Instrumenting Services With the OpenTelemetry Collector for

For years my metrics pipeline was a pile of bespoke exporters, a scrape config that nobody fully understood, and a quiet prayer that the right /metrics endpoint was reachable. The OpenTelemetry Collector replaced most of that with one process that receives, processes, and exports telemetry in a vendor-neutral way. It’s the most useful box in a modern monitoring stack — and the easiest to misconfigure in a way that silently drops data.

This is how I wire the Collector into Prometheus without surprises.

The mental model: receivers, processors, exporters

The Collector is a pipeline. Data comes in through receivers, passes through processors, and leaves through exporters. You compose those into pipelines by signal type (metrics, traces, logs). Get that model straight and the YAML stops being scary.

receivers:
  otlp:
    protocols:
      grpc:
        endpoint: 0.0.0.0:4317
      http:
        endpoint: 0.0.0.0:4318
  prometheus:
    config:
      scrape_configs:
        - job_name: 'app'
          scrape_interval: 15s
          static_configs:
            - targets: ['app:8080']

processors:
  batch:
    timeout: 10s
    send_batch_size: 1024
  memory_limiter:
    check_interval: 1s
    limit_percentage: 80
    spike_limit_percentage: 25

exporters:
  prometheusremotewrite:
    endpoint: "http://prometheus:9090/api/v1/write"

service:
  pipelines:
    metrics:
      receivers: [otlp, prometheus]
      processors: [memory_limiter, batch]
      exporters: [prometheusremotewrite]

Notice the Collector can both receive OTLP from instrumented apps and scrape Prometheus targets. That dual role is what lets you migrate a fleet gradually instead of in a big-bang cutover.

Pull vs push: which exporter do I actually want?

There are two ways to get metrics into Prometheus from the Collector, and people pick the wrong one constantly.

prometheus exporter — exposes a /metrics endpoint that Prometheus scrapes. Keeps the pull model. Best when Prometheus already owns service discovery.
prometheusremotewrite exporter — pushes to Prometheus’s remote-write endpoint (or Mimir/Thanos Receive). Best when the Collector lives at the edge and central Prometheus can’t reach back.
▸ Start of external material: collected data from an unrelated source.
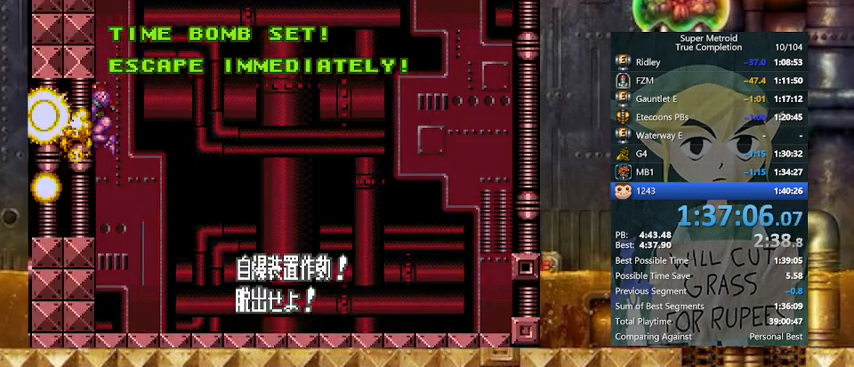
{"buttons": ["X", "Y", "L1", "DPAD_LEFT"], "events": [[467, "X", "down"]]}
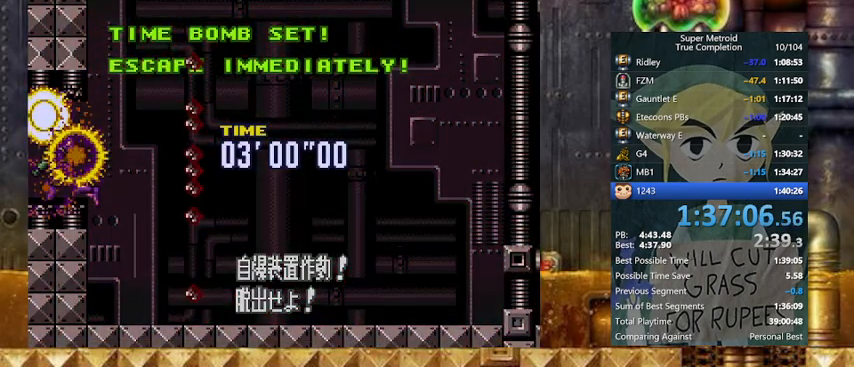
{"buttons": ["X", "Y", "L1", "DPAD_LEFT"], "events": []}
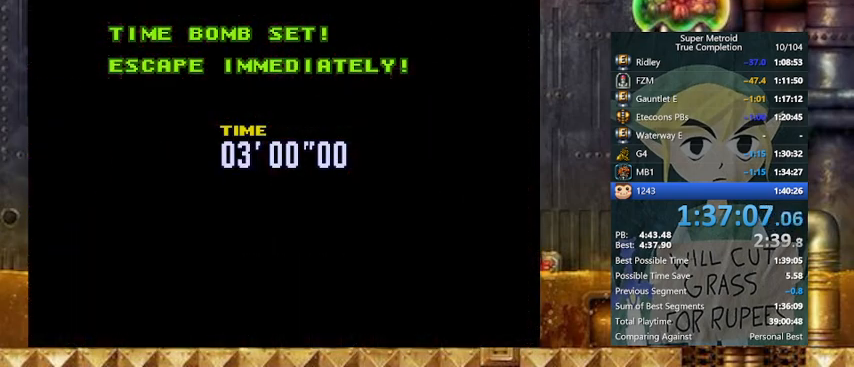
{"buttons": ["X", "Y", "L1", "DPAD_LEFT"], "events": []}
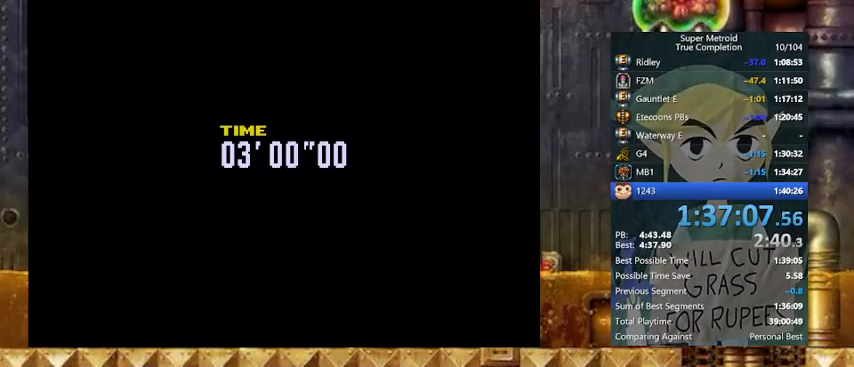
{"buttons": ["X", "Y", "L1", "DPAD_LEFT"], "events": []}
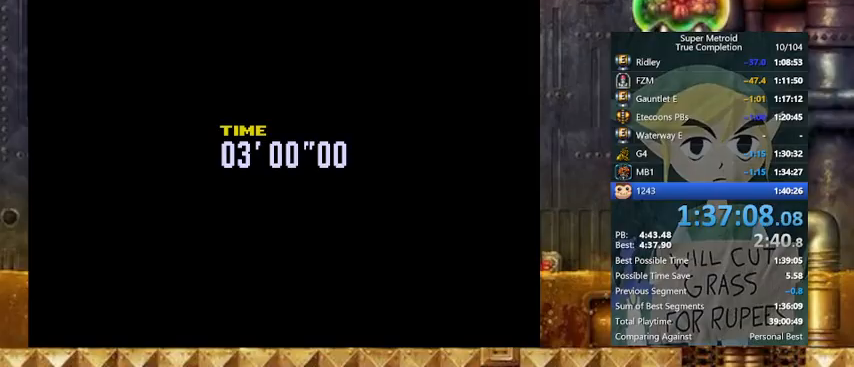
{"buttons": ["X", "Y", "L1", "DPAD_LEFT"], "events": []}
If you’re not sure, start with the prometheus exporter and keep the pull model. You’ll inherit Prometheus’s staleness handling and up metric for free, which matters more than people expect.
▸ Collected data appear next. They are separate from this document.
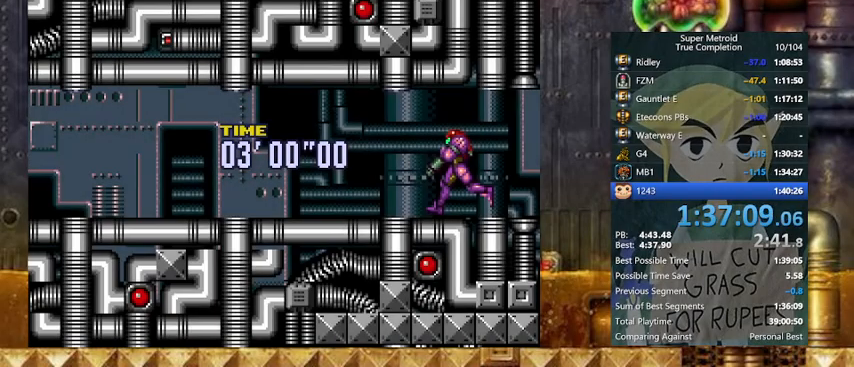
{"buttons": ["X", "Y", "L1", "DPAD_LEFT"], "events": []}
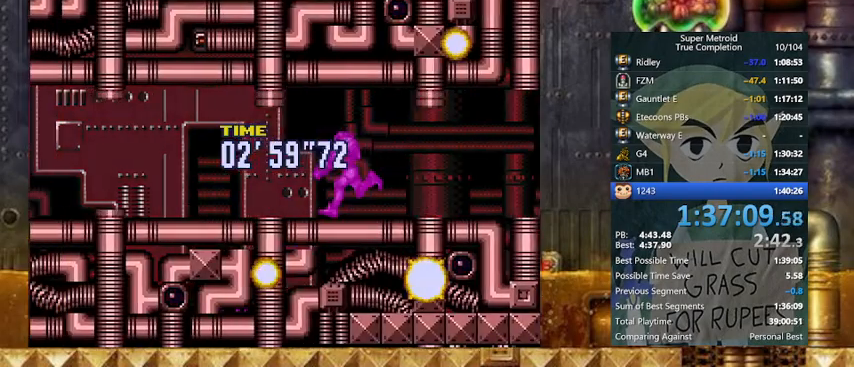
{"buttons": ["X", "Y", "L1", "DPAD_LEFT"], "events": []}
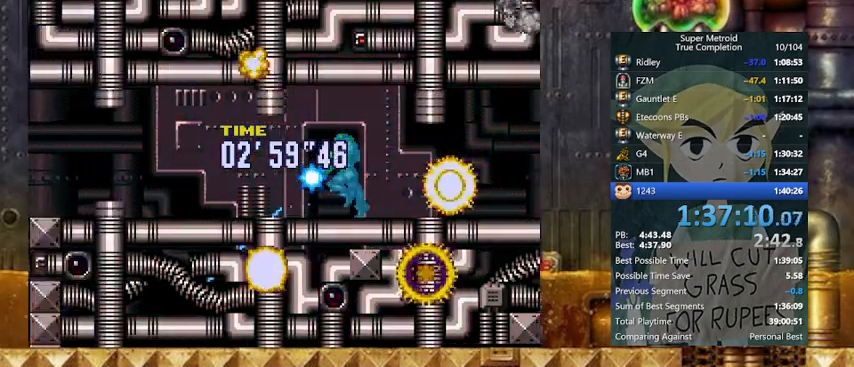
{"buttons": ["X", "Y", "L1", "DPAD_LEFT"], "events": []}
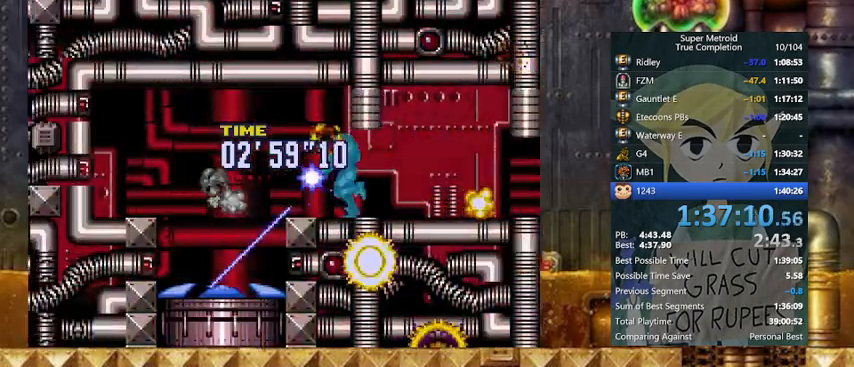
{"buttons": ["X", "Y", "L1", "DPAD_LEFT"], "events": []}
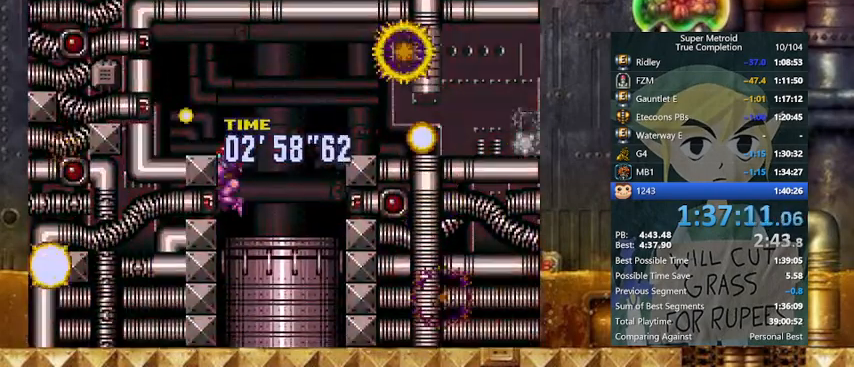
{"buttons": ["Y", "DPAD_LEFT"], "events": [[67, "X", "up"], [167, "L1", "up"]]}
The memory_limiter is not optional

The single most common Collector outage I’ve seen is OOM. A burst of telemetry arrives, the Collector buffers it, memory balloons, the kernel kills the process, and you lose everything in flight. The memory_limiter processor must be first in every pipeline so it can shed load before the box dies:

processors:
  memory_limiter:
    check_interval: 1s
    limit_percentage: 80
    spike_limit_percentage: 25

Put batch after it. Order matters: limiter first to protect the process, batch last to amortize export overhead.

Transform and drop before you pay for it

The Collector is where you fix cardinality problems instead of paying for them downstream. Drop noisy labels and series at the edge:

processors:
  attributes/cleanup:
    actions:
      - key: http.user_agent
        action: delete
      - key: pod.uid
        action: delete
  filter/drop_debug:
    metrics:
      exclude:
        match_type: regexp
        metric_names:
          - "go_gc.*"

A pod.uid or a raw user_agent becomes a label, and every unique value is a new time series. Deleting them here is far cheaper than chasing the cardinality explosion later. If you’ve ever fought a runaway TSDB, see our notes on taming Prometheus metric cardinality.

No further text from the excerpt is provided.